How to complete this task: Send back exactly the lines from the opening line of the records below through the one with "Page size: 1241x1754.".

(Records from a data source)
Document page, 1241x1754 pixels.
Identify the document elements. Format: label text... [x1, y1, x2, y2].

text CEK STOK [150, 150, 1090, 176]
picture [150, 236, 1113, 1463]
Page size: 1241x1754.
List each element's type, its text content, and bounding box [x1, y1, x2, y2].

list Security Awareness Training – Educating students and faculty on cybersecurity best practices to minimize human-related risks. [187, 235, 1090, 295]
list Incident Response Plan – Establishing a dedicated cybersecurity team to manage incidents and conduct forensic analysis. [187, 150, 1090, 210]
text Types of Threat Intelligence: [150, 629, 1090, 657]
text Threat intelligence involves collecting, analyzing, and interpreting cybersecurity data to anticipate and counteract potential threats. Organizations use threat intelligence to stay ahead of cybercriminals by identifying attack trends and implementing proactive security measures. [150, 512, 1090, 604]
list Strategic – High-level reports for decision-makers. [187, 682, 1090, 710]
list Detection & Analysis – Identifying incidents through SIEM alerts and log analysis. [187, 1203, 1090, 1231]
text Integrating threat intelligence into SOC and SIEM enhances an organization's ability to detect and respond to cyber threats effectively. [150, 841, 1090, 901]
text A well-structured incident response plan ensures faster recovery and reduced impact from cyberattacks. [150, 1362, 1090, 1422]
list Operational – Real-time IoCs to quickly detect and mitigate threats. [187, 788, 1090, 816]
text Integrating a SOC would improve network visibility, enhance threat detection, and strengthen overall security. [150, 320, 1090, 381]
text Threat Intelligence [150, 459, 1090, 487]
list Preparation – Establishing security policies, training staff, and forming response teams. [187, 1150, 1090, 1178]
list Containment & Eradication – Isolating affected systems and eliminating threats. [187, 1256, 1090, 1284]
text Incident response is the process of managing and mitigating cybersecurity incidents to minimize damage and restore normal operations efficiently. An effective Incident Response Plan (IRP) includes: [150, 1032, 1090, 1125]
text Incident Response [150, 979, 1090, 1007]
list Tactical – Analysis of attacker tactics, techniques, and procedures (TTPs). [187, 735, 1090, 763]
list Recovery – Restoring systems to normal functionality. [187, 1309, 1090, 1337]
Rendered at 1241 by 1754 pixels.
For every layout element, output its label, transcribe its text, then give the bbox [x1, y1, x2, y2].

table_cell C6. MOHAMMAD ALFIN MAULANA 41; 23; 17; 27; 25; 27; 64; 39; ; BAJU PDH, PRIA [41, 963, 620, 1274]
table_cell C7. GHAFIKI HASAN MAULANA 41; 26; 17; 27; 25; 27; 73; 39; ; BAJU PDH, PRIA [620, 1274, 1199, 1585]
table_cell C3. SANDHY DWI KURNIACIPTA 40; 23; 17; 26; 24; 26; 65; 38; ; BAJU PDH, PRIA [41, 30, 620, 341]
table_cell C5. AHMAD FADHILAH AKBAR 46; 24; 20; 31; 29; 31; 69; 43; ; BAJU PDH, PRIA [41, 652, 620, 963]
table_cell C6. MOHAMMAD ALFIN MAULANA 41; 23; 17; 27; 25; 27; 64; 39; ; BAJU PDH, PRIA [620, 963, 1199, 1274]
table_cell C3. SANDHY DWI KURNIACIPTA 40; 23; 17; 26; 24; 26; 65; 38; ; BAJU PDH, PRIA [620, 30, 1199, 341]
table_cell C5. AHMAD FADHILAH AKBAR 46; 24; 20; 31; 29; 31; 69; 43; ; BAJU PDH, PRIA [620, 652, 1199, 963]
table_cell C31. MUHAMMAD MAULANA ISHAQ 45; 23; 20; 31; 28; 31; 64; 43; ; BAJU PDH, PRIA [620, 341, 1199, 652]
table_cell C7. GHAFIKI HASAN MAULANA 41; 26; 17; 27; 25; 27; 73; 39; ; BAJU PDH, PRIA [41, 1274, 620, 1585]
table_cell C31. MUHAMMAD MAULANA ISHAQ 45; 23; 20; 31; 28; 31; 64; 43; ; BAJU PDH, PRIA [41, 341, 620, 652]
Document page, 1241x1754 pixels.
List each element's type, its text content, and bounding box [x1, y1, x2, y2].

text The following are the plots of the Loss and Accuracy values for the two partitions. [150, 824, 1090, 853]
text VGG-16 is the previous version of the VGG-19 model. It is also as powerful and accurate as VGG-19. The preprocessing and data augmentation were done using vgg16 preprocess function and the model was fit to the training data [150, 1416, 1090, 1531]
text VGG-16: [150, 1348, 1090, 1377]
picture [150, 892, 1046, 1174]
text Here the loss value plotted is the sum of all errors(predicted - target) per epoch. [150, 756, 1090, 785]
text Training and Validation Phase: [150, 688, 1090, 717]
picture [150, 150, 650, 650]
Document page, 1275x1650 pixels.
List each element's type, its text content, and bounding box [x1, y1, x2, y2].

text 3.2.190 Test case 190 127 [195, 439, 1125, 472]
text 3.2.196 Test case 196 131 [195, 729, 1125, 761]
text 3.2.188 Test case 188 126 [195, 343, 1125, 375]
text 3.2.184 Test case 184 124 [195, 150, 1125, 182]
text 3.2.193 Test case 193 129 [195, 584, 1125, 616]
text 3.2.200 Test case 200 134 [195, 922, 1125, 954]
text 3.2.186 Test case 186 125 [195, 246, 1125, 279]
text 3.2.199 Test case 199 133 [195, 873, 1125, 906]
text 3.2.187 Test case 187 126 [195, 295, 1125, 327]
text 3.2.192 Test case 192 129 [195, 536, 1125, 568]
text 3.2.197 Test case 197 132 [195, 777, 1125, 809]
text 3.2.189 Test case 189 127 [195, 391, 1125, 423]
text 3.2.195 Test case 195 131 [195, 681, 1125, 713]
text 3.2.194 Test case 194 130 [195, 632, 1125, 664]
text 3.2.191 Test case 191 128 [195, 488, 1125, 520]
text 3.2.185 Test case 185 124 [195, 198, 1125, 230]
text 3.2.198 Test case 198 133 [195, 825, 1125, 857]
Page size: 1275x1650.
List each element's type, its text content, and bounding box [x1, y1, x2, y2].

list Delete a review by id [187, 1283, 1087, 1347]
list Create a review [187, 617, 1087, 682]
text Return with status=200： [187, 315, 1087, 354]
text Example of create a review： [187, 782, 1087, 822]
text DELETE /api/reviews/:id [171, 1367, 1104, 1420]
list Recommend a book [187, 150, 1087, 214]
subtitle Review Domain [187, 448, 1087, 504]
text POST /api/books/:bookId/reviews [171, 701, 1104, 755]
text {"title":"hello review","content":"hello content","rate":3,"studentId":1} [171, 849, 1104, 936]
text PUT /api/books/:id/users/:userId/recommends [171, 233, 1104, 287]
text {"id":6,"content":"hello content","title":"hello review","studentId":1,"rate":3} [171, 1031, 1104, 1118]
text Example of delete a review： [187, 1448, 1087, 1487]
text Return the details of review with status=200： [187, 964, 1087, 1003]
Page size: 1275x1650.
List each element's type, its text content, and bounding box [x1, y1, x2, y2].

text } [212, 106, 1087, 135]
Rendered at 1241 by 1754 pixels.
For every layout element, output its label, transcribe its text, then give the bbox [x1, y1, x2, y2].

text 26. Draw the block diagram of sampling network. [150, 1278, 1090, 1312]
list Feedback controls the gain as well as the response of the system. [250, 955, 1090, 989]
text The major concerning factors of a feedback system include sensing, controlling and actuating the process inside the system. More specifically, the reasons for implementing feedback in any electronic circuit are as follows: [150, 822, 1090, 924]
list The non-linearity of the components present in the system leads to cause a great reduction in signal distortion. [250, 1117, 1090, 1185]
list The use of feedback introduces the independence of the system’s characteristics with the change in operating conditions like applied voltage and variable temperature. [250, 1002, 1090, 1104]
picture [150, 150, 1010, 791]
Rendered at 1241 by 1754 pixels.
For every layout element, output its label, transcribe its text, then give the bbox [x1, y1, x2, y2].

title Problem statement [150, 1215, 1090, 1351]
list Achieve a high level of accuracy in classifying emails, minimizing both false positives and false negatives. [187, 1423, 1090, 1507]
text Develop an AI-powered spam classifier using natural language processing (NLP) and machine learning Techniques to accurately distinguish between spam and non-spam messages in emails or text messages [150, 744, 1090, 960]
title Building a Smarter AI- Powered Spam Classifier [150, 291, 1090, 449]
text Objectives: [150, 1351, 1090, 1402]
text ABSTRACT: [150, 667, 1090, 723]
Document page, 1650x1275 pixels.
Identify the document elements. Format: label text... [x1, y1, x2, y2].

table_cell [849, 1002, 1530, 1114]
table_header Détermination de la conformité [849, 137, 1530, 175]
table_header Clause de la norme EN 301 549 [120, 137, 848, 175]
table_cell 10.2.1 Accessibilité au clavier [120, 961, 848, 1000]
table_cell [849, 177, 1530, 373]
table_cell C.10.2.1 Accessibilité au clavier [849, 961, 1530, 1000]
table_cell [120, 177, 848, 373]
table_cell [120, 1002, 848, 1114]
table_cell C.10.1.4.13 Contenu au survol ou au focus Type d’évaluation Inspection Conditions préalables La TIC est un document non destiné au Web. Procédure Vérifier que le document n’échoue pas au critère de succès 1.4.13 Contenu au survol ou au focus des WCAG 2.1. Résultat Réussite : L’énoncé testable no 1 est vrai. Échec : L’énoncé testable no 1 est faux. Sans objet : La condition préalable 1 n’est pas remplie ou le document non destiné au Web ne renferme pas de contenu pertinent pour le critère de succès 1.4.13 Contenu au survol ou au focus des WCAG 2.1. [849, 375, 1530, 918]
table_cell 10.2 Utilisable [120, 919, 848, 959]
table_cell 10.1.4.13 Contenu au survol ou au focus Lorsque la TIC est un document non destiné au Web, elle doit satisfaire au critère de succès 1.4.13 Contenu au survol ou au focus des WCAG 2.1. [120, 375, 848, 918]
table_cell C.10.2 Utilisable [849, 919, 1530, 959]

Answer section:
Document page, 1241x1754 pixels.
Identify the document elements. Format: label text... [x1, y1, x2, y2].

text CEK STOK [150, 150, 1090, 176]
picture [150, 236, 1113, 1463]
Page size: 1241x1754.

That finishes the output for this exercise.